Insomma, per alcuni mesi la città ha vissuto “alla loro dimensione”, senza più i movimenti e i rumori molesti della giovinezza, in una sorta di colossale “elaborazione del lutto” per tutti i suoi morti, soprattutto di “quarta” se non “quinta età” (età che la natura all’origine non aveva previsto e sulla cui esistenza bisognerà pure interrogarsi una buona volta).

E quando finalmente è stata autorizzata la riapertura alla vita collettiva, che le pubbliche autorità avrebbero voluto il più possibile al rallentatore, i giovani si sono invece ripresi in massa e in fretta i loro spazi nelle strade e nelle piazze, precipitandosi a vivere quella “movida” soprattutto notturna che è fatta di chiacchiericci e beveraggi e strusci e baci e abbracci che rappresentano i preliminari necessari ad eventuali successivi accoppiamenti (si sa che nei giovani i feromoni girano a mille e loro bollono come pentole in calore).

E i vecchi?

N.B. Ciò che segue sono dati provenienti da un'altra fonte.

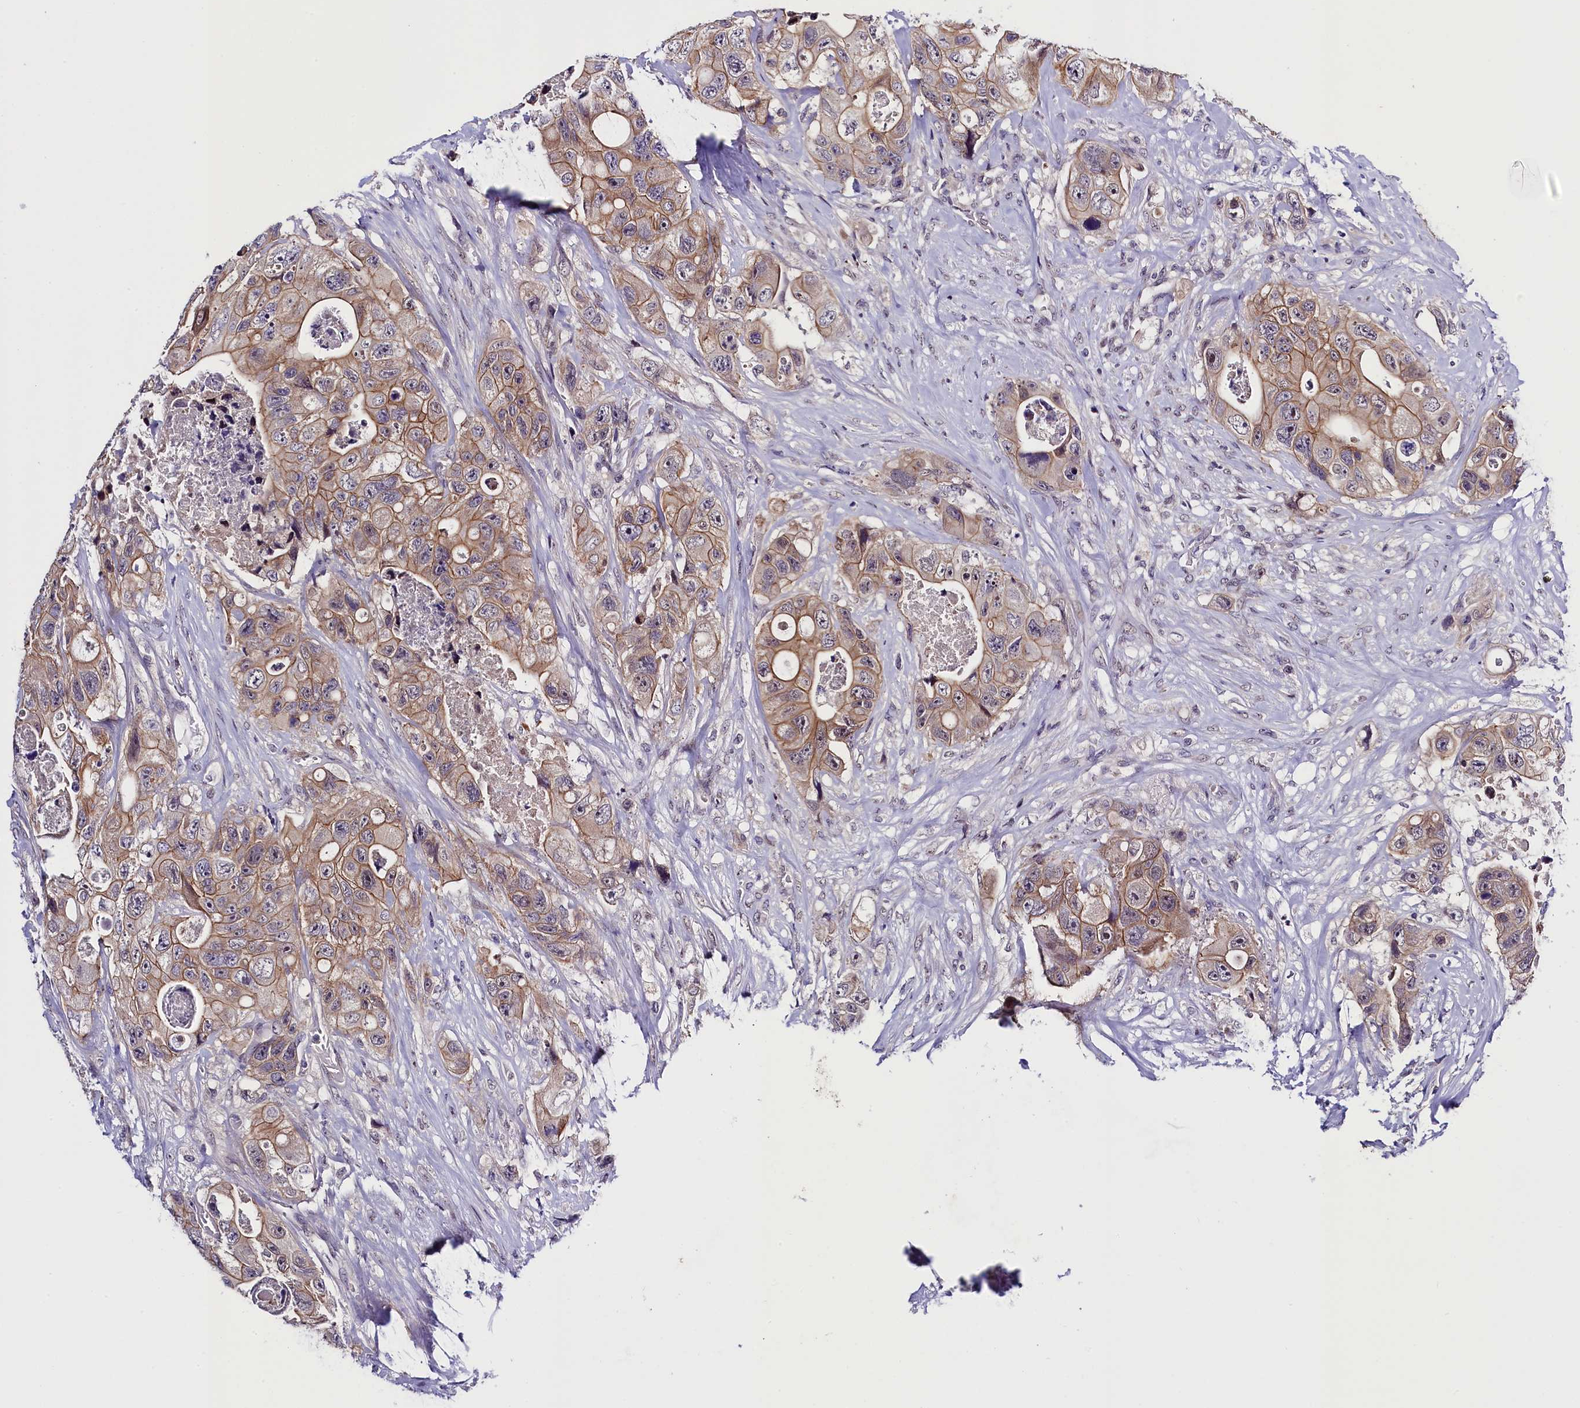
{"staining": {"intensity": "moderate", "quantity": ">75%", "location": "cytoplasmic/membranous"}, "tissue": "colorectal cancer", "cell_type": "Tumor cells", "image_type": "cancer", "snomed": [{"axis": "morphology", "description": "Adenocarcinoma, NOS"}, {"axis": "topography", "description": "Colon"}], "caption": "A photomicrograph showing moderate cytoplasmic/membranous staining in approximately >75% of tumor cells in adenocarcinoma (colorectal), as visualized by brown immunohistochemical staining.", "gene": "ENKD1", "patient": {"sex": "female", "age": 46}}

Si sono ritrovati alle prese con il fastidio di convivere con quella “gioia di vivere” altrui, loro a cui invece la vita sfugge giorno dopo giorno, costretti a sopportare dei giovinastri che, dall’alto della loro pretesa immunità, si fanno beffe delle regole sanitarie ignorando le distanze di sicurezza, abbassandosi le mascherine (come se fossero le mutande) o senza mettersele affatto e sbaciucchiandosi trasmettendosi inconsapevolmente le salive contagiose (ma non per loro).

Allora dai vecchi sono partite le denunce contro quei nuovi “untori” cittadini affinché le autorità intervengano a reprimerli con severità e questa volta non per motivi d’ordine pubblico, come di solito, ma per giustificate ragioni di salute pubblica.

In fondo le forze di polizia non andrebbero adesso messe a disposizione, invece che del Ministro degli Interni, del Ministro della Sanità, adesso che è la vita stessa ad essere messa in gioco e coloro che se la sentono più fragile non intendono giocarsela per l’incoscienza di quei pochi che non rispettano i divieti? Quanto era meglio quando c’era il coprifuoco sanitario e quelli stavano rinchiusi nelle loro abitazioni! C’è quasi da rimpiangerlo! E così, mentre la stagione volge al bello, la temperatura si alza e le finestre restano sempre più aperte, si diffonde il convincimento collettivo che sarebbe più comodo ordinargli di:

#R/Estate a casa!

E siccome tutto dipende dal grado di diffusione dell’epidemia, non sarebbe meglio che perdurasse? E allora quelli che spiano il prossimo dalle finestre, vedendo ovunque “fare certi atti che non ci piaccino niente”, accarezzano in segreto l’invocazione maligna: “che il Covid sia sempre con noi!”.